Indian MP traces historical path of secular democracy for UHLC students
Sept. 25, 2013 -- A member of the Indian Parliament, elder statesman, renowned attorney, and self-professed “loose cannon” in his own country captivated University of Houston Law Center students Tuesday with a wide-ranging historical perspective on democracy and religion from the ancient Greeks to today’s extremists.
Ram Jethmalani spoke on the subject “Secularism in the Indian Constitution” and said his country owes a debt of gratitude to the American constitution and the founding fathers for providing a model for India in establishing a democratic, non-sectarian nation.
In 1947, after the Indian subcontinent was partitioned following independence from the British, the new country of Pakistan chose to become an Islamic republic while India opted not to declare itself a Hindu nation. People wanted to “profess, practice, and propagate” as they chose, Jethmalani said. ”Religions must compete with other religions in the marketplace of free ideas,” he added, “guided by logic, love, and compassion for fellow human beings.”

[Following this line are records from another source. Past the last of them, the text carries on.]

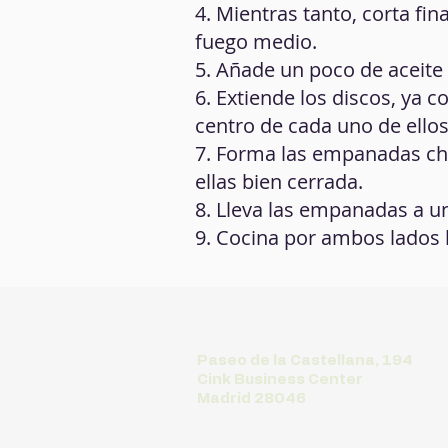
4. Mientras tanto, corta fi
fuego medio.
5. Añade un poco de aceite 
6. Extiende los discos, ya c
centro de cada uno de ellos
7. Forma las empanadas chi
ellas bien cerrada.
8. Lleva las empanadas a un 
9. Cocina por ambos lados
Paseo de la Castellana, 194
Cink Business Center
Madrid 28046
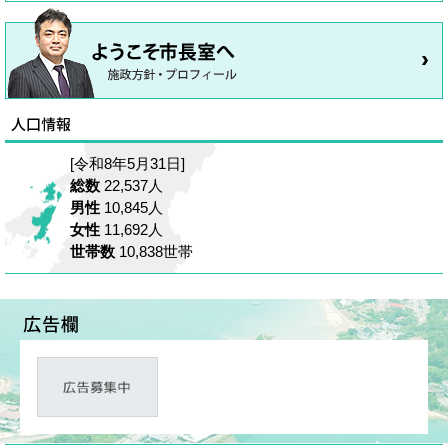
[令和8年5月31日]
総数
22,537人
男性
10,845人
女性
11,692人
世帯数
10,838世帯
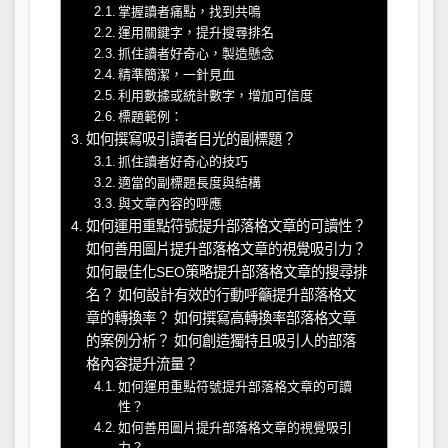
掌握讀者痛點，找到共鳴
運用關鍵字，提升搜尋排名
抓住讀者好奇心，製造懸念
精準簡潔，一針見血
利用數據或統計數字，增加可信度
標題範例：
如何撰寫吸引讀者目光的副標題？
抓住讀者好奇心的技巧
適當的副標題長度與結構
與文章內容的呼應
如何運用重點符號提升部落格文章的可讀性？
如何善用圖片提升部落格文章的視覺吸引力？
如何最佳化SEO策略提升部落格文章的搜尋排
名？ 如何設計有效的行動呼籲提升部落格文
章的轉換率？ 如何撰寫高轉換率部落格文章
的案例分析？ 如何創造獨特且吸引人的部落
格內容提升流量？
如何運用重點符號提升部落格文章的可讀
性？
如何善用圖片提升部落格文章的視覺吸引
力？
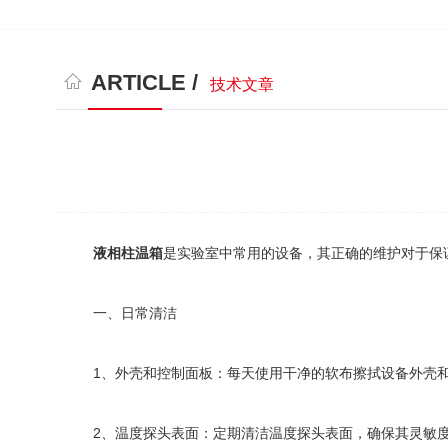
ARTICLE /
技术文章
液相柱温箱
是实验室中常用的设备，其正确的维护对于保
一、日常清洁
1、外壳和控制面板：每天使用干净的软布擦拭设备外壳和
2、温度探头表面：定期清洁温度探头表面，确保其灵敏度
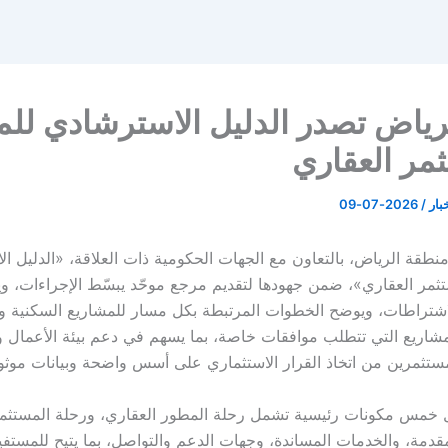
لرياض تصدر الدليل الاسترشادي لل
مر العقاري
خبار
/
2026-07-09
نطقة الرياض، بالتعاون مع الجهات الحكومية ذات العلاقة، «الدليل ا
ثمر العقاري»، ضمن جهودها لتقديم مرجع موحّد يبسّط الإجراءات، 
اشتراطات، ويوضح الخطوات المرتبطة بكل مسار للمشاريع السكنية وا
مشاريع التي تتطلب موافقات خاصة، بما يسهم في دعم بيئة الأعمال 
ستثمرين من اتخاذ القرار الاستثماري على أسس واضحة وبيانات موثو
 خمس مكونات رئيسية تشمل رحلة المطور العقاري، ورحلة المستثمر
قدمة، والخدمات المساندة، وجهات الدعم والتواصل، بما يتيح للمستف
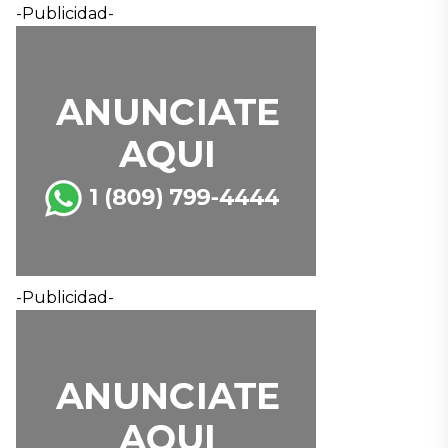
-Publicidad-
-Publicidad-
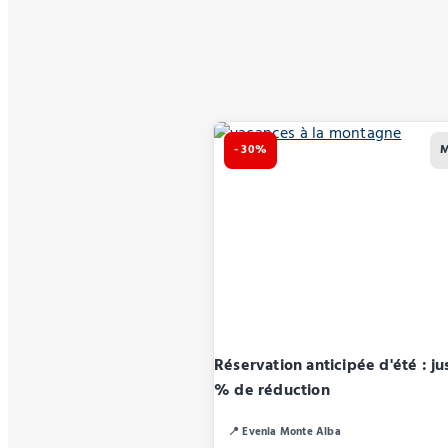
- 30%
M
Réservation anticipée d'été : ju
% de réduction
📍 Evenia Monte Alba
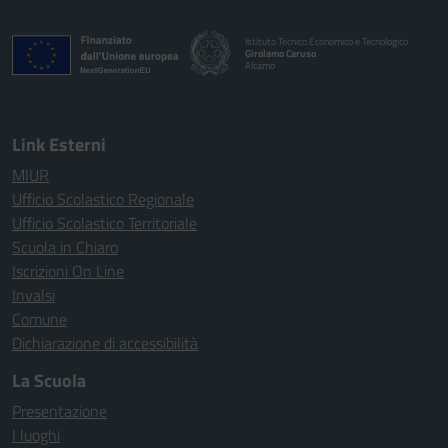
Istituto Tecnico Economico e Tecnologico
Girolamo Caruso
Alcamo
Link Esterni
MIUR
Ufficio Scolastico Regionale
Ufficio Scolastico Territoriale
Scuola in Chiaro
Iscrizioni On Line
Invalsi
Comune
Dichiarazione di accessibilità
La Scuola
Presentazione
I luoghi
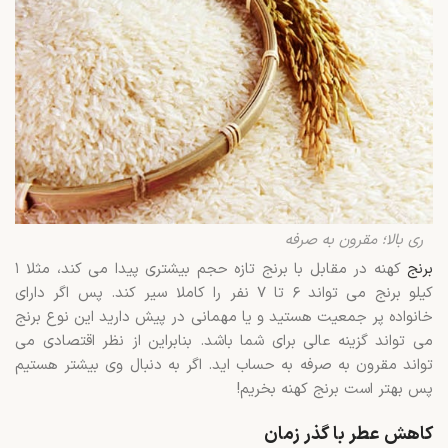
ری بالا؛ مقرون به صرفه
برنج
کهنه در مقابل با برنج تازه حجم بیشتری پیدا می کند، مثلا ۱
کیلو برنج می تواند ۶ تا ۷ نفر را کاملا سیر کند. پس اگر دارای
خانواده پر جمعیت هستید و یا مهمانی در پیش دارید این نوع برنج
می تواند گزینه عالی برای شما باشد. بنابراین از نظر اقتصادی می
تواند مقرون به صرفه به حساب اید. اگر به دنبال وی بیشتر هستیم
پس بهتر است برنج کهنه بخریم!
کاهش عطر با گذر زمان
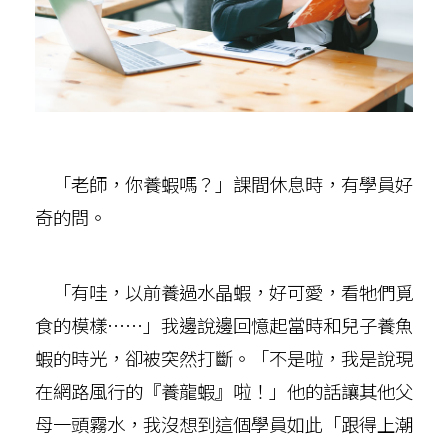
「老師，你養蝦嗎？」課間休息時，有學員好
奇的問。
「有哇，以前養過水晶蝦，好可愛，看牠們覓
食的模樣……」我邊說邊回憶起當時和兒子養魚
蝦的時光，卻被突然打斷。「不是啦，我是說現
在網路風行的『養龍蝦』啦！」他的話讓其他父
母一頭霧水，我沒想到這個學員如此「跟得上潮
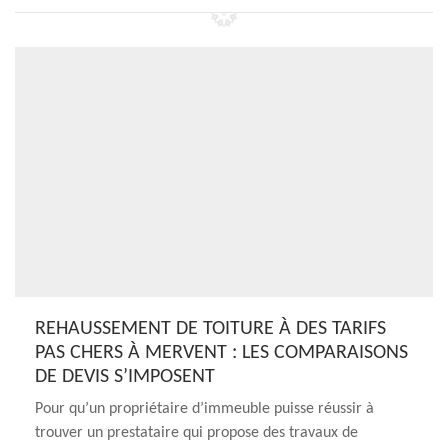
REHAUSSEMENT DE TOITURE À DES TARIFS
PAS CHERS À MERVENT : LES COMPARAISONS
DE DEVIS S’IMPOSENT
Pour qu’un propriétaire d’immeuble puisse réussir à
trouver un prestataire qui propose des travaux de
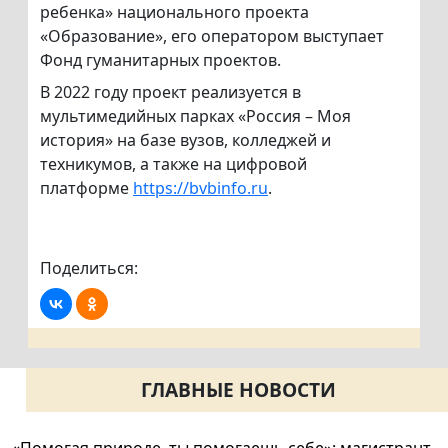
ребенка» национального проекта
«Образование», его оператором выступает
Фонд гуманитарных проектов.
В 2022 году проект реализуется в
мультимедийных парках «Россия – Моя
история» на базе вузов, колледжей и
техникумов, а также на цифровой
платформе
https://bvbinfo.ru
.
Поделиться:
ГЛАВНЫЕ НОВОСТИ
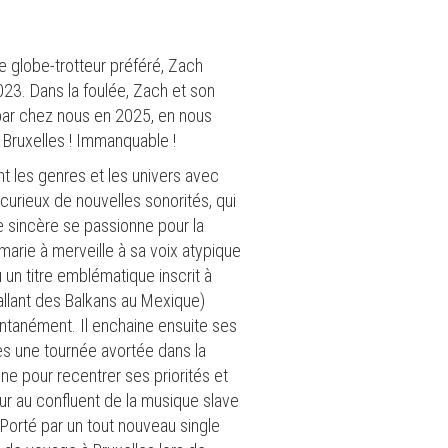
re globe-trotteur préféré, Zach
23. Dans la foulée, Zach et son
 par chez nous en 2025, en nous
 Bruxelles ! Immanquable !
nt les genres et les univers avec
 curieux de nouvelles sonorités, qui
te sincère se passionne pour la
marie à merveille à sa voix atypique
u un titre emblématique inscrit à
(allant des Balkans au Mexique)
ntanément. Il enchaine ensuite ses
ès une tournée avortée dans la
ne pour recentrer ses priorités et
teur au confluent de la musique slave
 Porté par un tout nouveau single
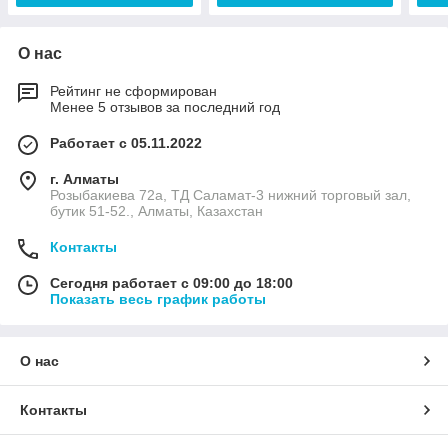
О нас
Рейтинг не сформирован
Менее 5 отзывов за последний год
Работает с 05.11.2022
г. Алматы
Розыбакиева 72а, ТД Саламат-3 нижний торговый зал,
бутик 51-52., Алматы, Казахстан
Контакты
Сегодня работает с 09:00 до 18:00
Показать весь график работы
О нас
Контакты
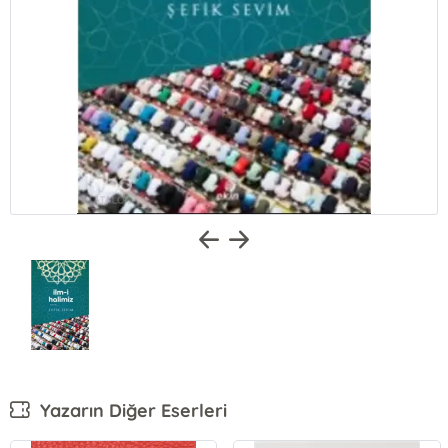
Yazarın Diğer Eserleri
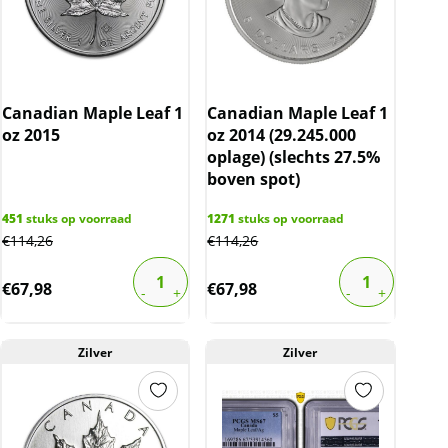
Canadian Maple Leaf 1
Canadian Maple Leaf 1
oz 2015
oz 2014 (29.245.000
oplage) (slechts 27.5%
boven spot)
451
stuks op voorraad
1271
stuks op voorraad
€
114,26
€
114,26
€
67,98
€
67,98
Zilver
Zilver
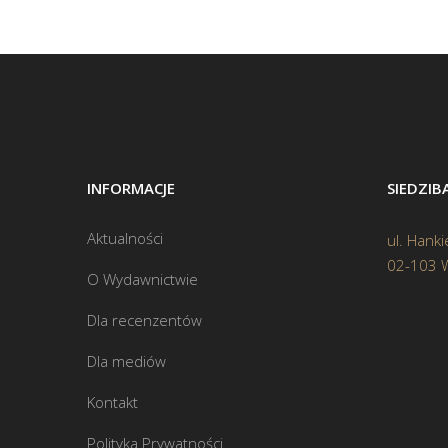
INFORMACJE
SIEDZI
Aktualności
ul. Hanki
02-103 
O Wydawnictwie
Dla recenzentów
Dla mediów
Kontakt
Polityka Prywatności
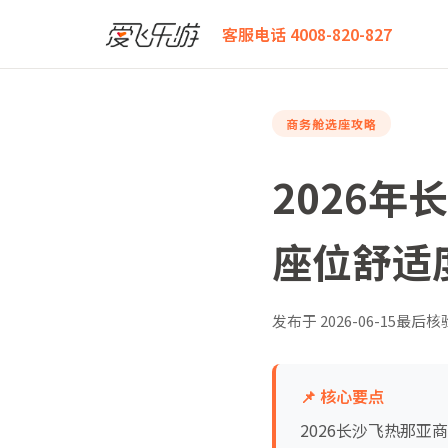
爱飞乐游
2026年长沙飞热那亚商务舱怎么选？全航线
客服电话 4008-820-827
商务舱选座攻略
2026
座位舒适
发布于
2026-06-15
最后核
📌 核心要点
2026长沙飞热那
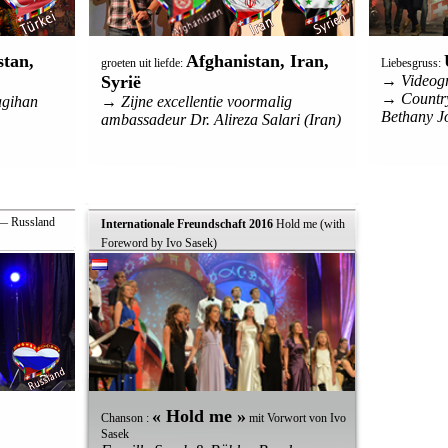
stan,
Afghanistan, Iran,
groeten uit liefde:
Liebesgruss:
Syrië
→ Videogr
→ Countr
agihan
→ Zijne excellentie voormalig
Bethany J
ambassadeur Dr. Alireza Salari (Iran)
 Russland
Internationale Freundschaft 2016
 Hold me (with
Foreword by Ivo Sasek)
« Hold me »
Chanson :
mit Vorwort von Ivo
Sasek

It has not always been so, and remains an unfulfilled goal today with Islamic extremists perverting the spirit of the great prophet Muhammad, he said. The Inquisition underscored racial and religious prejudices, suppression of free speech and thought, and the conflict between science and religion which continues in some quarters today.
While noting that he is not particularly religious and stating, “I don’t disparage any religion” except those that harm others, Jethmalani closed by saying there is no higher religion than treating everyone as well as you possibly can, ”all the others are muck.”
Jethmalani was admitted to the bar at 18 and still practices at the age of 90, concentrating on criminal and constitutional law cases. He is a lifelong defender of the rule of law and justice. At one point, he was forced to flee to the U.S. after an arrest warrant was issued because of his criticism of Prime Minister Gandhi’s declaration of a state of emergency and suspension of the rule of law. He defended a Kashmiri convicted for the 2001 attack on the Indian Parliament, the killers of Prime Minister Rajiv Gandhi and Prime Minister Indira Gandhi and helped establish an affirmative action plan for India’s lower castes.
He is considered one of the foremost public figures in India. In addition to serving in numerous high level legal and government positions, he taught, founded a newspaper, has written columns and books, and is a frequent media commentator on current affairs.